Others maintained that the lack of progress Mr. Moynihan blamed on the weaknesses of “the Negro family” was really caused by continuing racial discrimination in employment, housing, and other areas. Still others, such as the Harvard professor William Julius Wilson, presented a more nuanced view that acknowledged that the changes occurring among African-American families had not been helpful but attributed them to social, economic, and public-policy causes more than racial ones.
Mr. Patterson seems inclined toward Mr. Wilson’s position, as do a growing number of other scholars today. Moreover, the fragile condition of African-American families that concerned Mr. Moynihan in 1965 has subsequently become even more worrisome.
Just 35 percent of African-American children lived with two married parents in 2006 (compared with 67 percent when the Moynihan report was written and 76 percent of non-Hispanic white children today). As Mr.

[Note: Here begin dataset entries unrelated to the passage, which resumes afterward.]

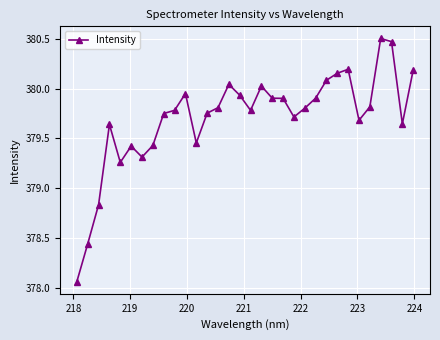

What is the difference between the maximum and minimum values?

2.4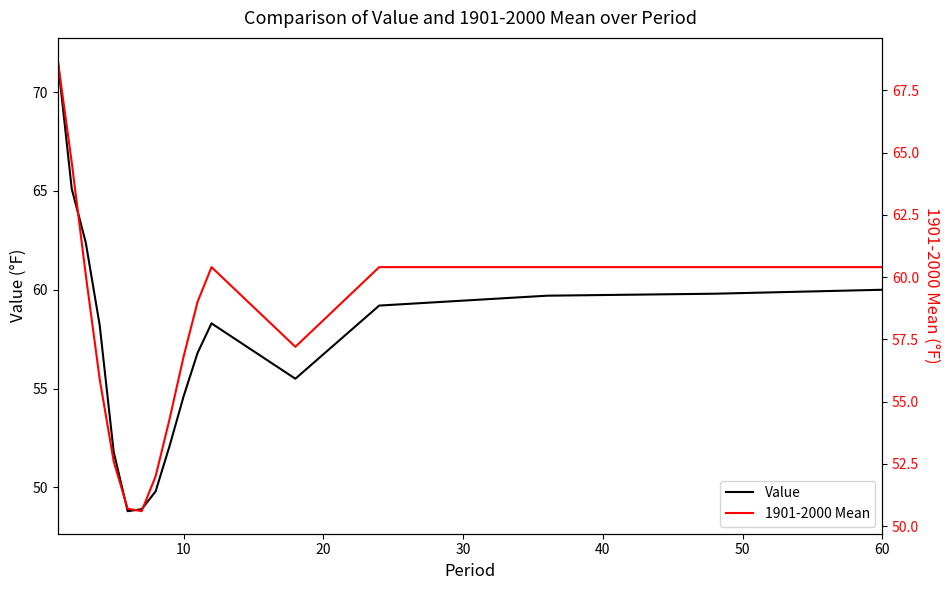

After their last crossing, which series has the higher values: 1901-2000 Mean or Value?

1901-2000 Mean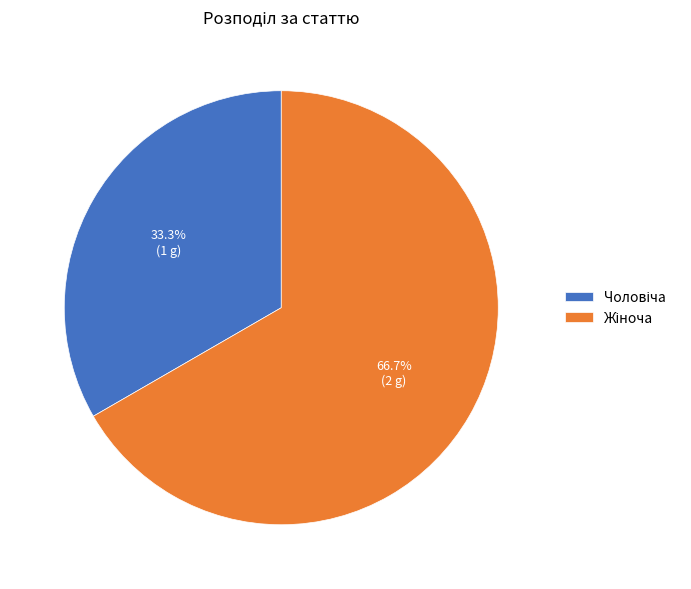

Is there any slice that represents more than half of the pie?

Yes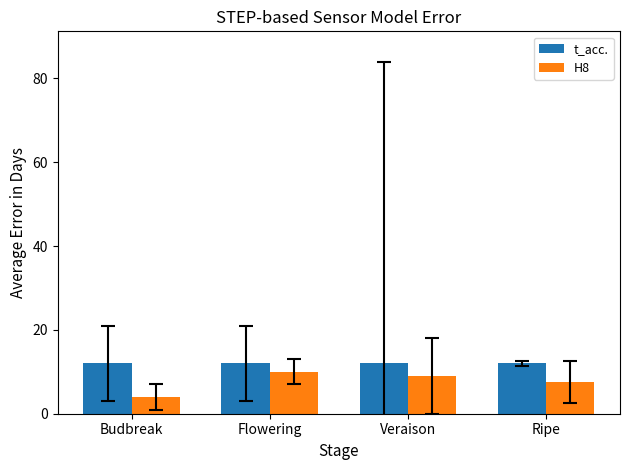

True or false: H8 has a value of 7.5 at Ripe.

True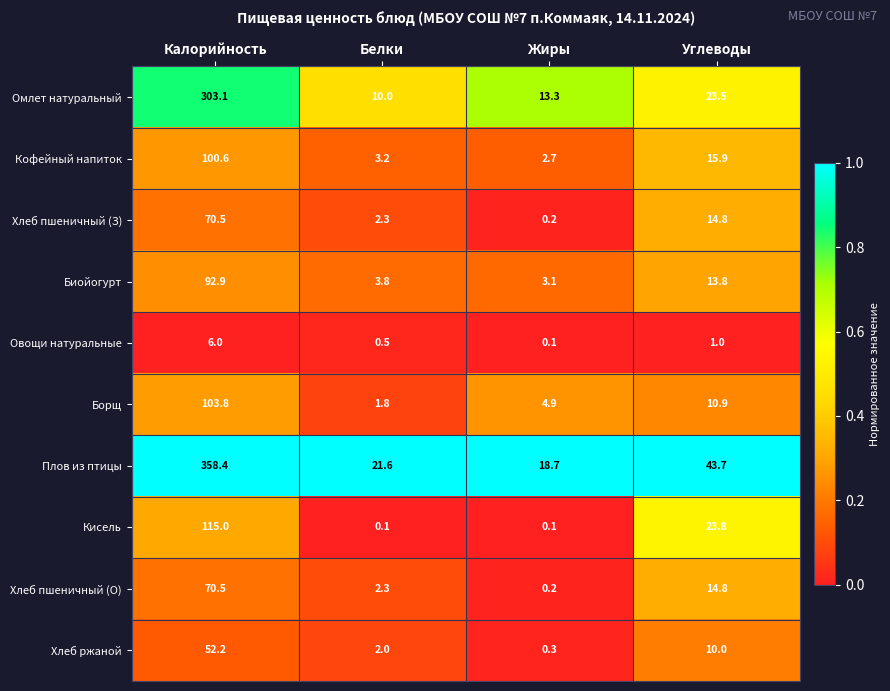

At how many categories does at least one series exceed 0?

4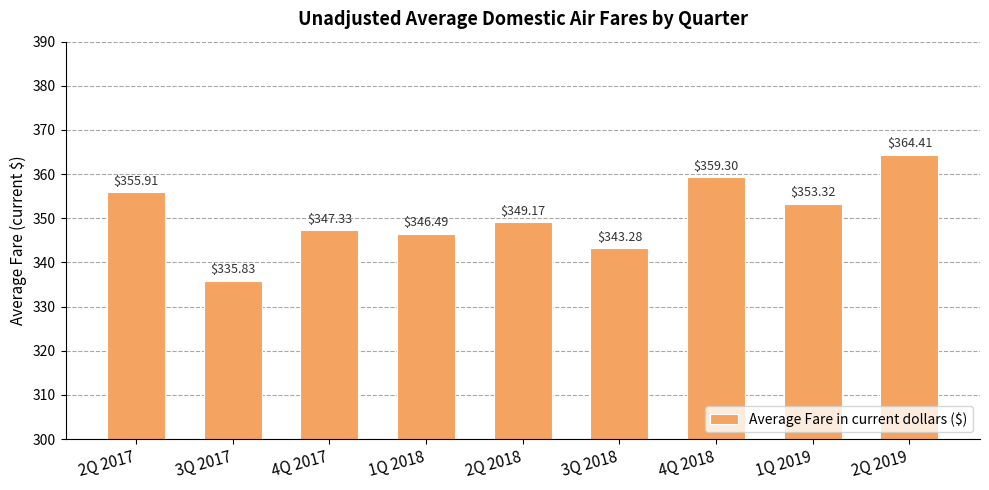

Are the bars horizontal?

No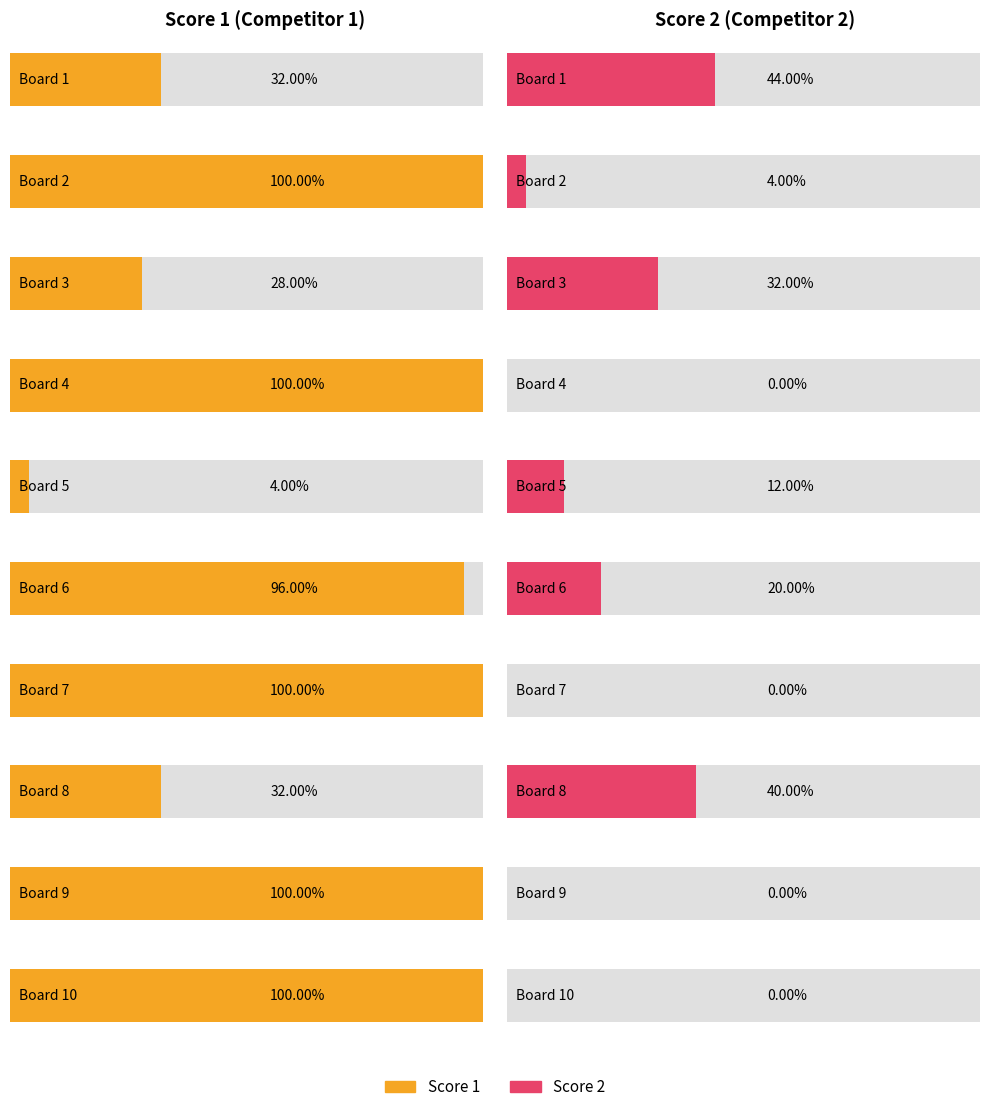

Where does the Score 2 series first go above 3?

Board 1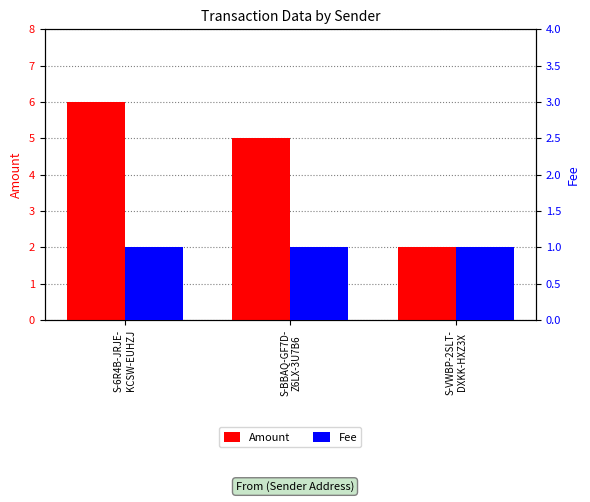

At which category is the sum across all series the highest?

S-6R4B-JRJE-
KCSW-EUHZJ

Moynihan had predicted, whether measured by income, by educational achievement, or in other ways, equality between blacks and whites remains a long way off.
Increasing numbers of prominent black Americans are also now willing to talk or write forcefully about the connection between black family structure and socioeconomic progress.
Even before he became president, Barack Obama observed in his book The Audacity of Hope that “in their urgency to avoid blaming the victims of historical racism,” policy makers and civil-rights leaders “tended to downplay or ignore evidence that entrenched behavioral patterns among the black poor really were contributing to intergenerational poverty.”
Thus, the Obama administration’s support for pro-fatherhood efforts should not have come as a surprise. Yet apart from their small scale and deference to Washington’s current political fashions (the president’s speech stipulated a child could benefit from having two fathers, too), the question is whether either government or philanthropy really knows how to achieve the goal of encouraging more-stable families.
Past efforts to do so or to help lower-income men overcome the multiple obstacles they often face to becoming more responsible parents have had mixed, and some might even say disappointing, results. Although the 1996 welfare overhaul changed a public-assistance program that most believed weakened two-parent families, improvements in the ability of families to support themselves, care for their children, and avoid nonmarital births have been less noticeable than sharp reductions in the numbers of recipients.
Mentor programs have proven their effectiveness, but maintaining their quality, while expanding them to reach the large numbers of children in need, will be a major challenge.
Nonetheless, the willingness of national leaders to address the importance of strengthening family life is a major development—and potentially a watershed for government and philanthropic efforts to reduce poverty. As Mr. Moynihan understood, getting the real nature of the problem right is an essential step toward figuring out what to do about it.